Proposition de réforme de l’article L1153-6 du Code du travail :
« Tout salarié ayant procédé aux agissements interdits par l’article L1153-1 est passible d’une sanction disciplinaire ».

Droit pénal du travail

Rédaction actuelle de l’article L1155-2 du Code du travail : « Les faits de harcèlement moral et sexuel, définis aux articles L. 1152-1 et L. 1153-1 sont punis d’un emprisonnement d’un an et d’une amende de 15 000 ? ».

Proposition de réforme de l’article L1155-2 du Code du travail : « Les faits de harcèlement moral et sexuel, définis aux articles L. 1152-1 à 3 et L. 1153-1 à 3, sont punis d’un emprisonnement de trois ans et d’une amende de 45 000 ? ».

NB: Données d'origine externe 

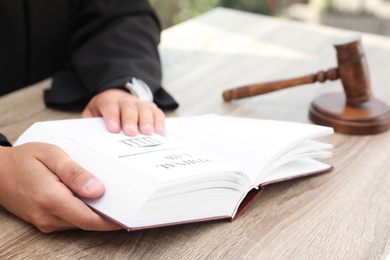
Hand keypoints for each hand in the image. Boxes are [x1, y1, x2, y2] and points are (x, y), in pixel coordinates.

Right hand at [0, 144, 120, 232]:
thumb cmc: (24, 159)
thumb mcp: (51, 155)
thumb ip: (74, 172)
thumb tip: (97, 190)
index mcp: (51, 199)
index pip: (89, 219)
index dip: (111, 221)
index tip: (129, 216)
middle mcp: (48, 216)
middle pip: (87, 222)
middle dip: (108, 216)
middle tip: (128, 204)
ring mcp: (45, 221)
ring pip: (80, 223)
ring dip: (97, 214)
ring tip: (114, 199)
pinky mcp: (45, 221)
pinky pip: (71, 220)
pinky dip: (85, 212)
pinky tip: (93, 200)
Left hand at [81, 88, 164, 135]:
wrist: (116, 99)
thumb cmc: (103, 113)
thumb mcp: (92, 115)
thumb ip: (91, 124)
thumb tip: (89, 139)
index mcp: (108, 100)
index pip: (109, 106)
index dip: (112, 116)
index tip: (113, 128)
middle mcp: (125, 100)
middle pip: (128, 107)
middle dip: (130, 119)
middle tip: (131, 132)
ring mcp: (139, 103)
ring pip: (144, 109)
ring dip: (146, 120)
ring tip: (148, 132)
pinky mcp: (150, 108)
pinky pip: (157, 113)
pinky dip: (159, 122)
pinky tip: (160, 132)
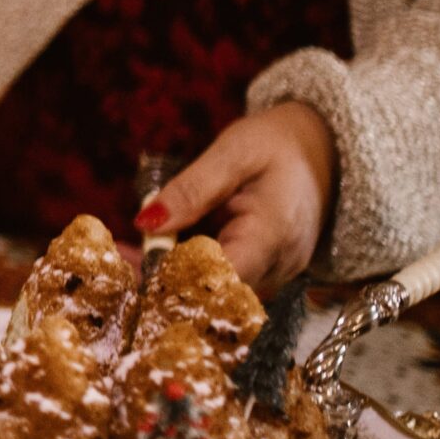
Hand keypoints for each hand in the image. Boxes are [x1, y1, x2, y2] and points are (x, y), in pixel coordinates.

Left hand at [140, 103, 336, 292]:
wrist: (323, 149)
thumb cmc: (278, 144)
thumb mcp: (233, 152)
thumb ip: (191, 188)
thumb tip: (147, 223)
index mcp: (273, 235)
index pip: (221, 280)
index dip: (173, 281)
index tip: (130, 266)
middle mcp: (280, 266)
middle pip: (215, 294)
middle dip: (162, 282)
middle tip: (116, 260)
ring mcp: (277, 274)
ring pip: (217, 294)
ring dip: (171, 278)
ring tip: (127, 254)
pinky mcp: (268, 273)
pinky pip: (224, 282)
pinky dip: (189, 270)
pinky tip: (155, 251)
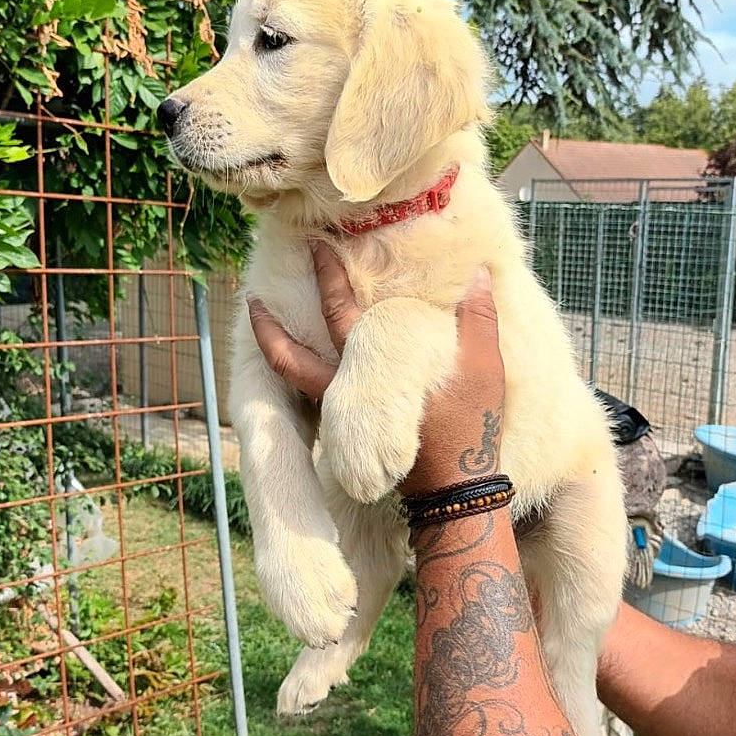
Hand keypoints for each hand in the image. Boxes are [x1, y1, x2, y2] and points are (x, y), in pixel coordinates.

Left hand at [247, 246, 505, 498]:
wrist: (454, 488)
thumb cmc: (468, 426)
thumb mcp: (483, 368)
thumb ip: (478, 318)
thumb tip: (477, 274)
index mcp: (369, 367)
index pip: (338, 312)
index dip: (326, 278)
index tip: (314, 247)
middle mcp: (344, 390)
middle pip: (290, 355)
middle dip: (269, 323)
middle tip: (252, 294)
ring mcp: (340, 412)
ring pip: (291, 379)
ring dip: (271, 350)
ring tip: (257, 325)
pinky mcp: (345, 428)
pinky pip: (308, 394)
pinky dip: (294, 372)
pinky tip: (298, 355)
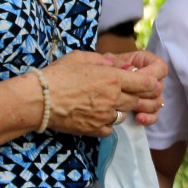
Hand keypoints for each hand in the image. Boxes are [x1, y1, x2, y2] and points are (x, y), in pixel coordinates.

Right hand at [40, 51, 165, 136]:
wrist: (37, 100)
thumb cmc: (56, 76)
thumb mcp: (80, 58)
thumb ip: (102, 60)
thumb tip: (115, 64)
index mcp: (112, 78)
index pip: (147, 83)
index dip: (150, 83)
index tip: (144, 82)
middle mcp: (113, 98)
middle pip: (138, 100)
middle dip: (135, 96)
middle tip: (122, 92)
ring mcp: (105, 116)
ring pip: (124, 115)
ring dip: (119, 109)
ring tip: (103, 102)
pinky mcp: (95, 130)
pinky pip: (111, 129)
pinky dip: (107, 123)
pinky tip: (95, 115)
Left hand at [106, 50, 168, 124]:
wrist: (97, 82)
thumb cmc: (104, 69)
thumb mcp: (108, 61)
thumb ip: (118, 63)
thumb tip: (130, 71)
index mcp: (146, 62)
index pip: (160, 67)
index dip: (151, 74)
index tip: (135, 78)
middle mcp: (153, 78)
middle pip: (159, 88)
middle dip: (143, 93)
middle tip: (129, 94)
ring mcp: (152, 95)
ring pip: (157, 102)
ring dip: (143, 105)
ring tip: (130, 106)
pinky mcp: (148, 109)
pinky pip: (154, 116)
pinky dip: (148, 118)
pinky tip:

III/ La loi du 13 JUILLET 1983 portant droits et obligations des fonctionnaires doit être modifiée

Les dispositions relatives au harcèlement sexuel sont inscrites à l’article 6ter de la loi précitée. La définition du harcèlement sexuel doit être modifiée comme dans le Code pénal et le Code du travail. Il est en outre notable que l’Etat, contrairement aux employeurs du secteur privé, n’est tenu à aucune obligation de prévention du harcèlement sexuel. Elle devra également être inscrite dans la loi.

Enfin, les associations doivent pouvoir se constituer partie civile dans les procédures pénales contre l’employeur, droit qui a été supprimé par la loi dite « de modernisation sociale » du 17 janvier 2002. Les victimes de harcèlement sexuel doivent être indemnisées par la CIVI au même titre que les victimes d’agressions sexuelles, bénéfice dont elles sont actuellement exclues.

Paris, le 2 mai 2012

Notes

1. Tribunal correctionnel de Chalon sur Saône, 27 février 2012. Motif du renvoi devant le Tribunal correctionnel : « Il est prévenu d’avoir à CHALON SUR SAONE (…) harcelé Mme G. dans le but d’obtenir des faveurs de nature sexuelle en l’espèce en l’humiliant aux yeux de ses collègues de travail et en abusant de son autorité afin d’obtenir d’elle qu’elle consente à lui pratiquer des fellations ». Ordonnance de requalification et de renvoi, TGI de Pontoise, 19 octobre 2007 (procédure toujours en cours) : « Les variations et approximations dans les déclarations de M. P. ne rendent pas crédible sa version selon laquelle les relations sexuelles qu’il avait eues avec Mme Y. étaient librement consenties par celles-ci. (…). La date de la fin des relations sexuelles, fixée avec certitude au jour de l’obtention par Mme Y. de son diplôme, les difficultés psychologiques et la détresse de Mme Y, relevées à plusieurs reprises par les experts, établissent qu’elle n’avait pu subir ces relations que sous la pression et l’autorité de M. P. En conséquences, les faits de viol s’analysent en réalité en faits de harcèlement sexuel. Requalifions en ce sens ».